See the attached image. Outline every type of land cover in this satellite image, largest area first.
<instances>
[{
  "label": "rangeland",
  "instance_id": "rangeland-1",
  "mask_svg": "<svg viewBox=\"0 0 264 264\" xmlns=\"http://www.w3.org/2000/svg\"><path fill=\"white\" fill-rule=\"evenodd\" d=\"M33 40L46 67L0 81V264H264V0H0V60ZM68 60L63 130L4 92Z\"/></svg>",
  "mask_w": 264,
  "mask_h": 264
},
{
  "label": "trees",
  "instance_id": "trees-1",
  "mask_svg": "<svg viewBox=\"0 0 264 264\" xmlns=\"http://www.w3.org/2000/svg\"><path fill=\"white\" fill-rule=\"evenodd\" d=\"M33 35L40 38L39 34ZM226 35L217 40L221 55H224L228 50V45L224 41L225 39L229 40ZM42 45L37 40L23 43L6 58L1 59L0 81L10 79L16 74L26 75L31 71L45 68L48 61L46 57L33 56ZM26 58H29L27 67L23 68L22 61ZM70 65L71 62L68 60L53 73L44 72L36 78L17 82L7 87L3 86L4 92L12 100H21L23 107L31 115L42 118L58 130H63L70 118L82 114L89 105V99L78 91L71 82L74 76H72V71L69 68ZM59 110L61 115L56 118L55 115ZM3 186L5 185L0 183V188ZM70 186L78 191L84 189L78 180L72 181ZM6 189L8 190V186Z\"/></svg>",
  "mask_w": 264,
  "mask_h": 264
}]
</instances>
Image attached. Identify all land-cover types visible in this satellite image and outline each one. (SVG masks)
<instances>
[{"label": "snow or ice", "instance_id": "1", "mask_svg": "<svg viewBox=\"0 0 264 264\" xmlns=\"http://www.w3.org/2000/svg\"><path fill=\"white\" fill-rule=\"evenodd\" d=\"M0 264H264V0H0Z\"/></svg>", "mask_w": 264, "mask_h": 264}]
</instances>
_ _ _ _
▸ Aufgabe
Kannst du sämtliche Datensätze oben Zeile für Zeile unverändert abschreiben?

▸ Ausgabe unten
See the attached image. Outline every type of land cover in this satellite image, largest area first.
<instances>
[{
  "label": "rangeland",
  "instance_id": "rangeland-1",
  "mask_svg": "<svg viewBox=\"0 0 264 264\" xmlns=\"http://www.w3.org/2000/svg\"><path fill=\"white\" fill-rule=\"evenodd\" d=\"M33 40L46 67L0 81V264H264V0H0V60ZM68 60L63 130L4 92Z\"/></svg>",
  "mask_w": 264,
  "mask_h": 264
},
{
  "label": "trees",
  "instance_id": "trees-1",
  "mask_svg": "<svg viewBox=\"0 0 264 264\" xmlns=\"http://www.w3.org/2000/svg\"><path fill=\"white\" fill-rule=\"evenodd\" d=\"M33 35L40 38L39 34ZM226 35L217 40L221 55H224L228 50V45L224 41L225 39L229 40ZM42 45L37 40L23 43L6 58L1 59L0 81L10 79L16 74L26 75L31 71L45 68L48 61L46 57L33 56ZM26 58H29L27 67L23 68L22 61ZM70 65L71 62L68 60L53 73L44 72L36 78L17 82L7 87L3 86L4 92L12 100H21L23 107L31 115L42 118L58 130H63L70 118L82 114L89 105V99L78 91L71 82L74 76H72V71L69 68ZM59 110L61 115L56 118L55 115ZM3 186L5 185L0 183V188ZM70 186L78 191L84 189L78 180L72 181ZM6 189L8 190V186Z\"/></svg>",
  "mask_w": 264,
  "mask_h": 264
}]
</instances>
Image attached. Identify all land-cover types visible in this satellite image and outline each one. (SVG masks)
<instances>
[{"label": "snow or ice", "instance_id": "1", "mask_svg": "<svg viewBox=\"0 0 264 264\" xmlns=\"http://www.w3.org/2000/svg\"><path fill=\"white\" fill-rule=\"evenodd\" d=\"M0 264H264V0H0Z\"/></svg>", "mask_w": 264, "mask_h": 264}]
</instances>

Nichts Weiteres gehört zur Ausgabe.